All pictures are to be dropped, and the remaining data set down exactly.
────────
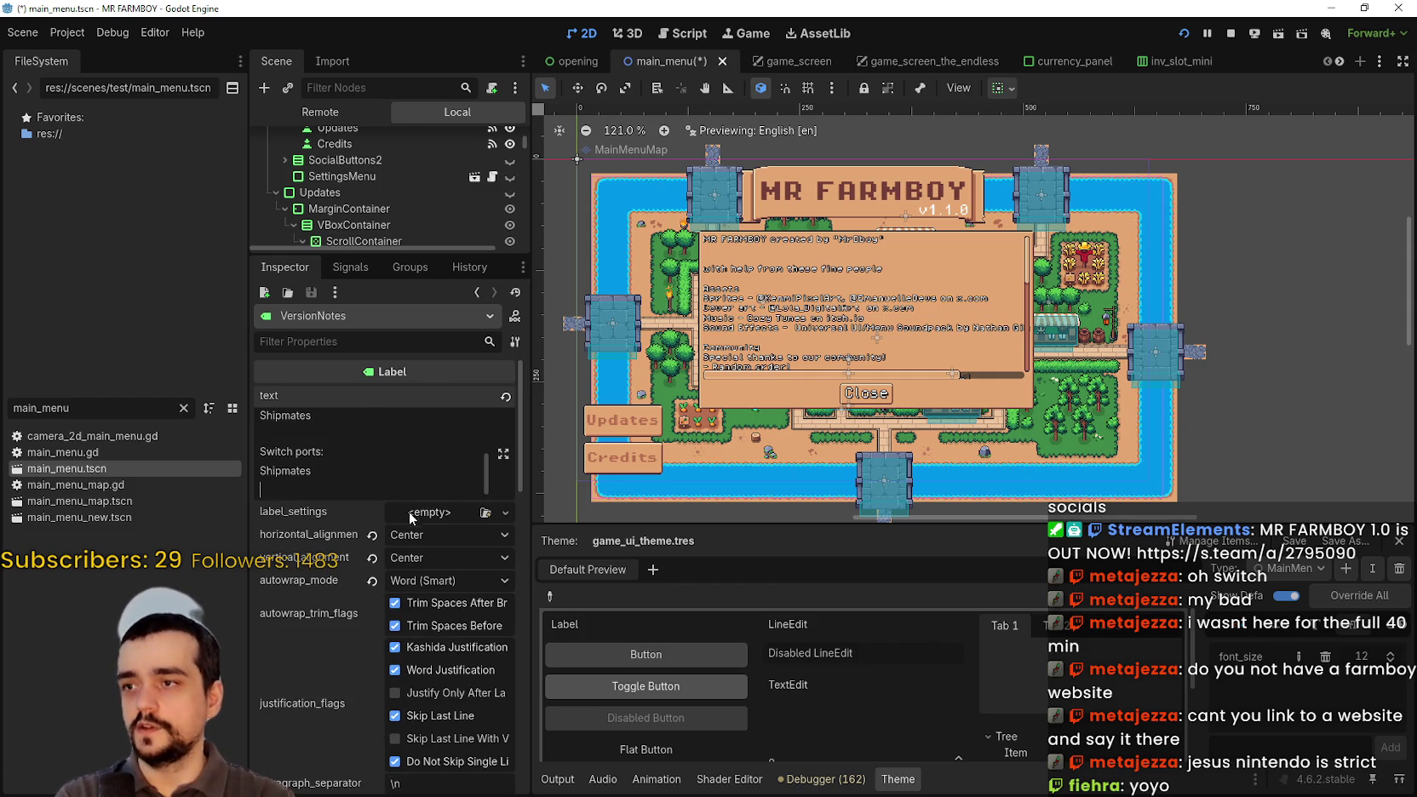
pyautogui.press('Return')
pyautogui.write('Conso')
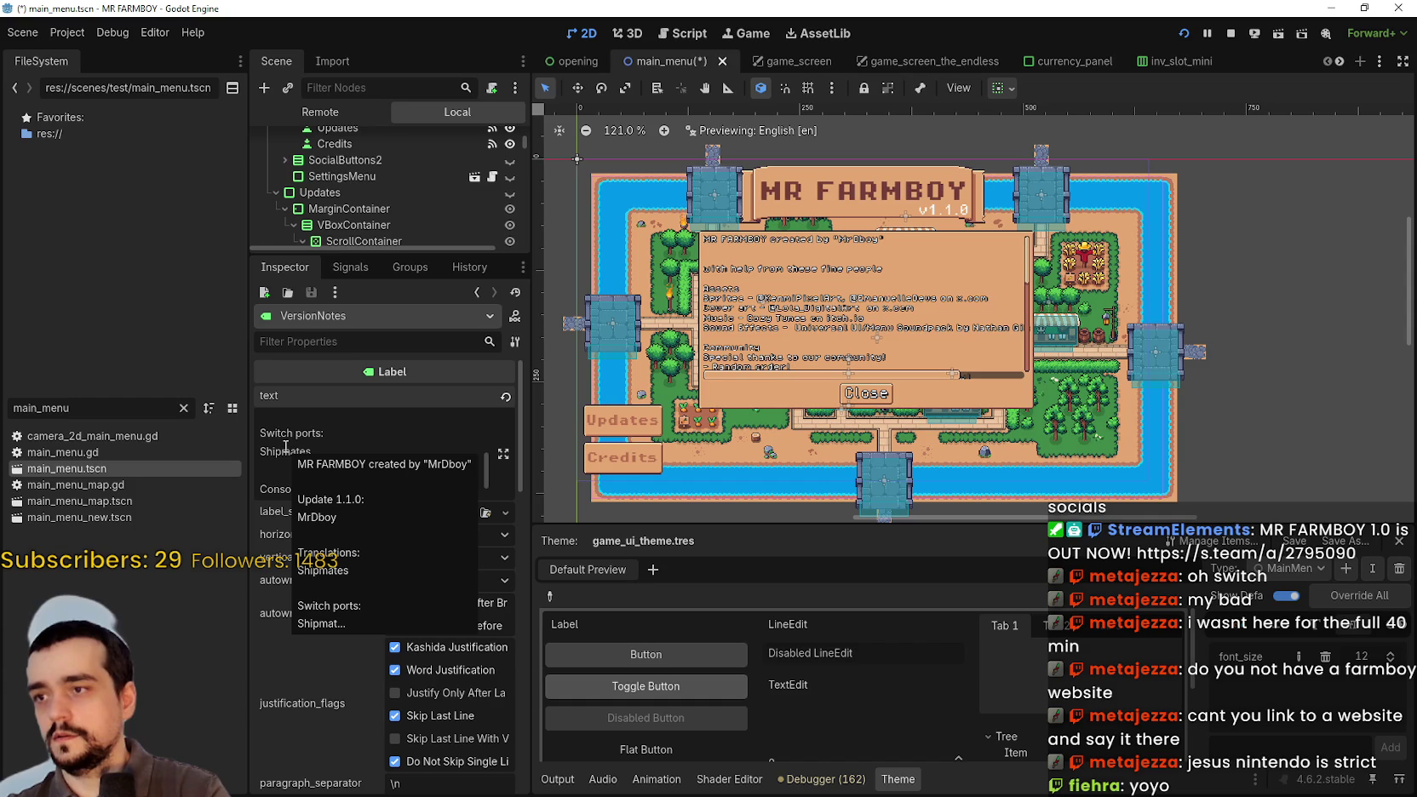
pyautogui.press('Return')
pyautogui.write('Shipmates')
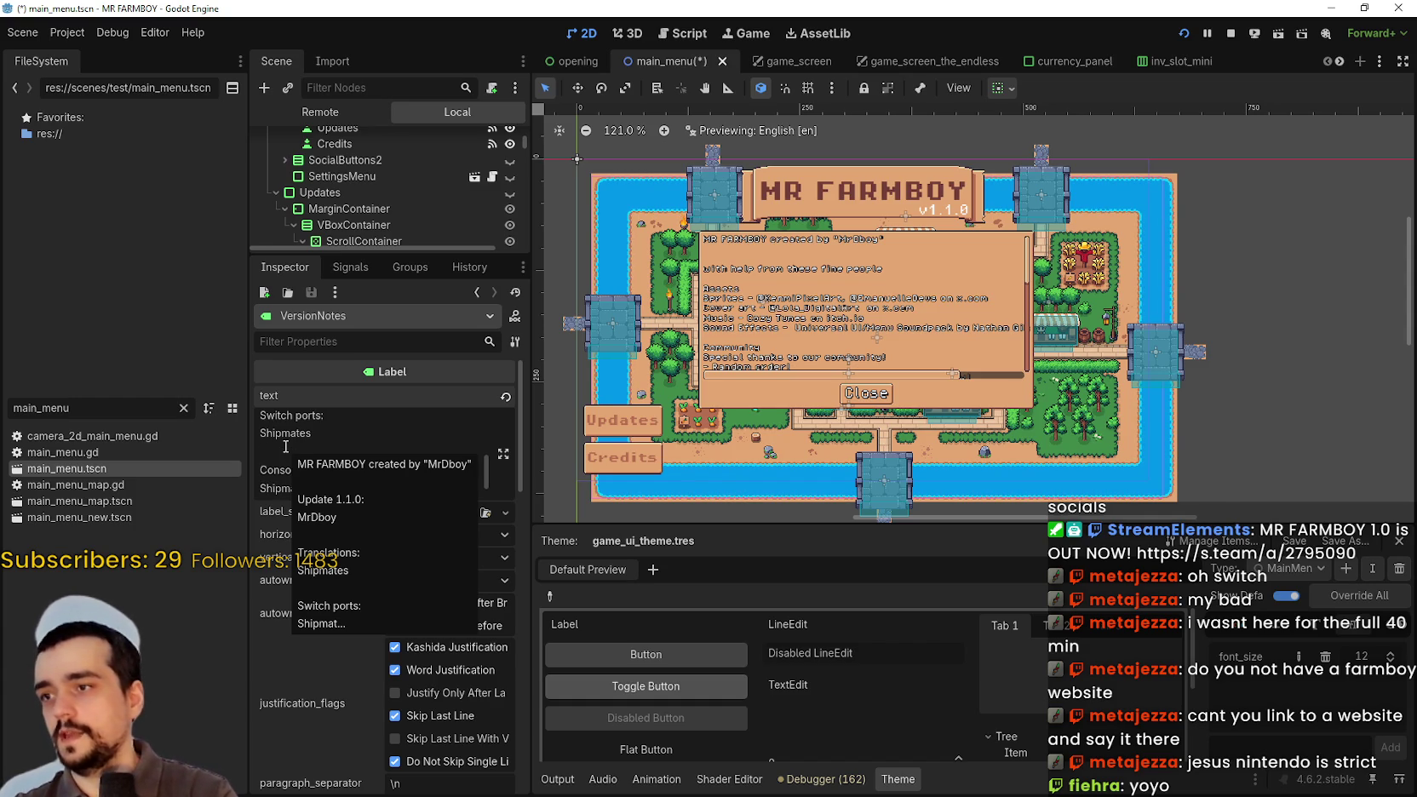
pyautogui.press('Return')
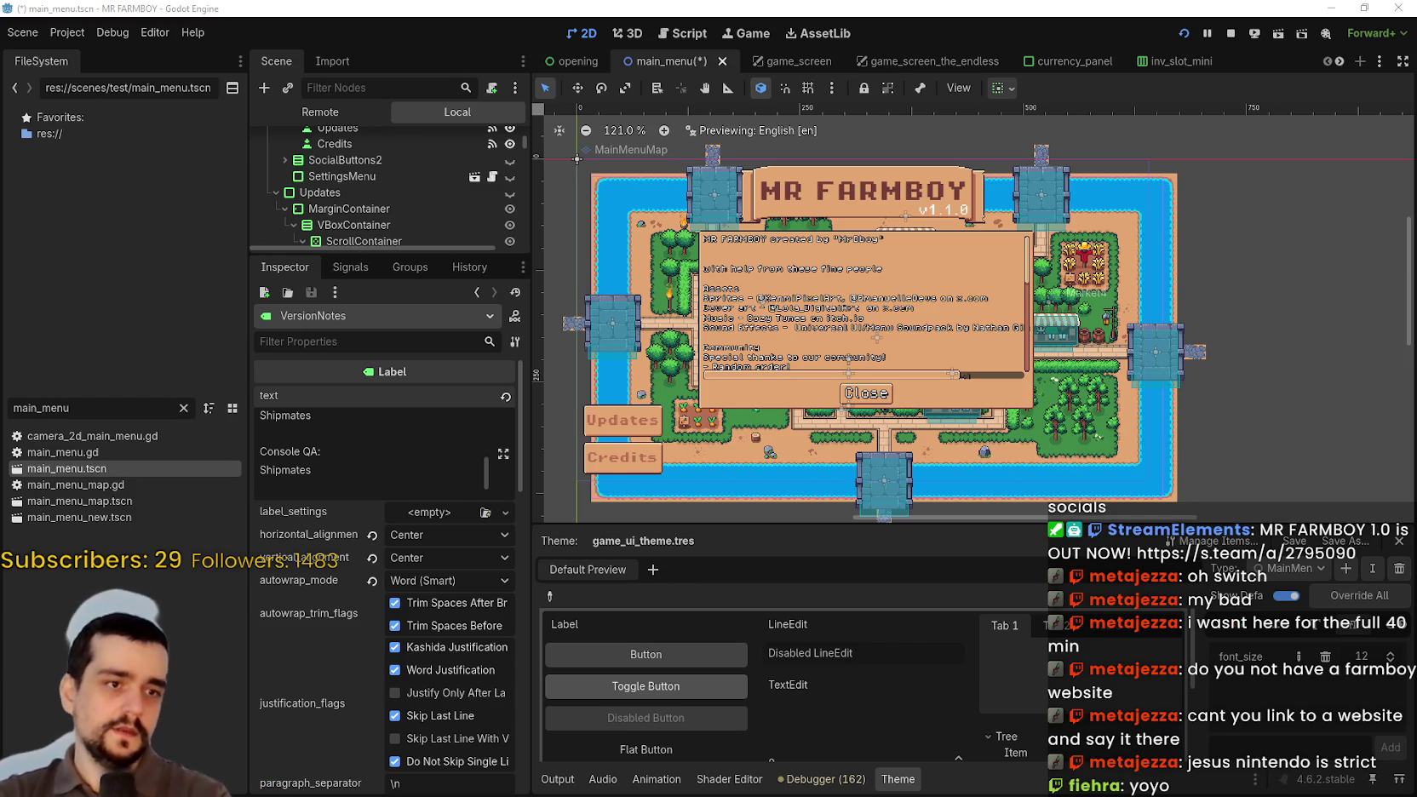
# - Add a Links: section with an Official Discord entry, without a trailing dash
pyautogui.click(342, 481)
pyautogui.press('Return')
pyautogui.press('Return')
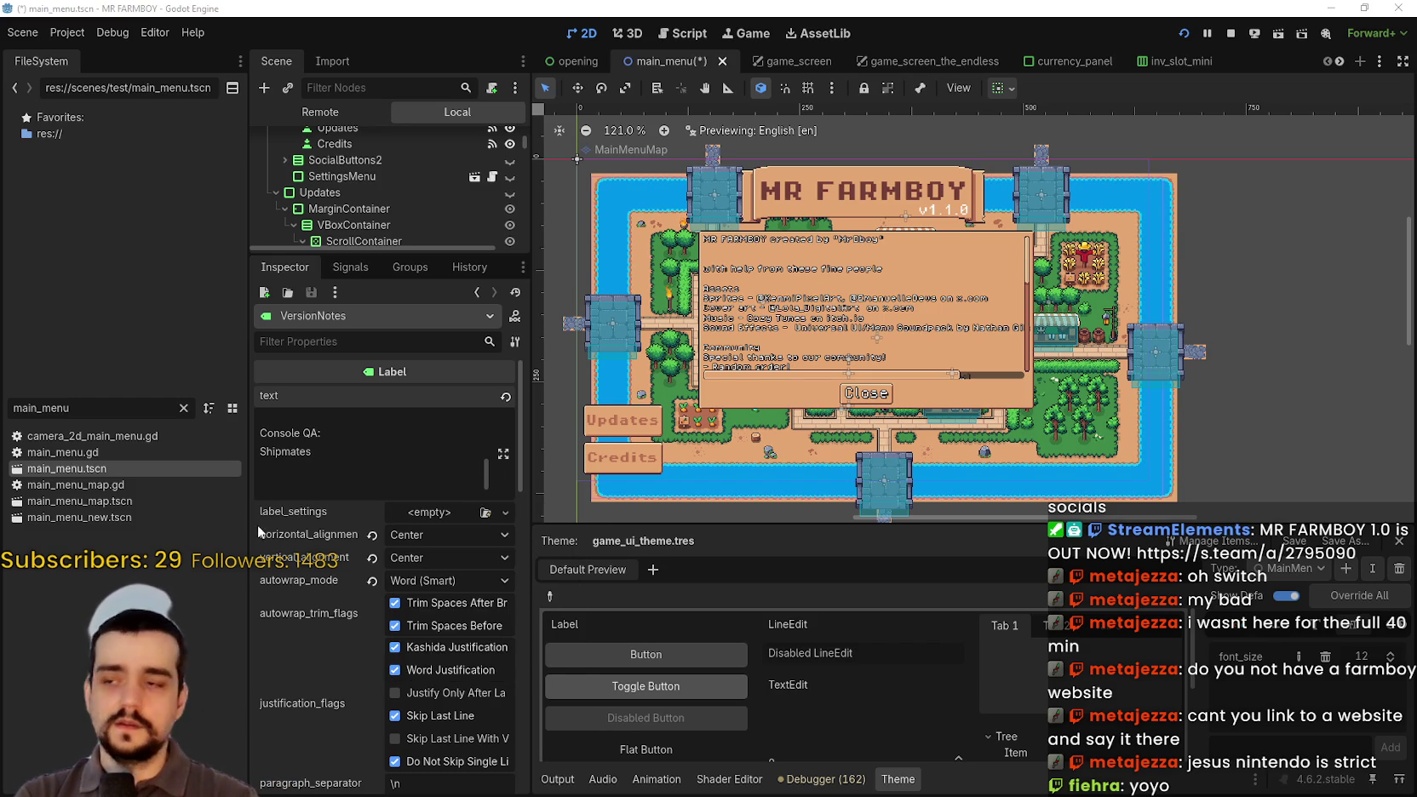
pyautogui.write('L')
────────
▶ _RESPONSE_
pyautogui.press('Return')
pyautogui.write('Conso')
pyautogui.press('Return')
pyautogui.write('Shipmates')
pyautogui.press('Return')
# - Add a Links: section with an Official Discord entry, without a trailing dash
pyautogui.click(342, 481)
pyautogui.press('Return')
pyautogui.press('Return')
pyautogui.write('L')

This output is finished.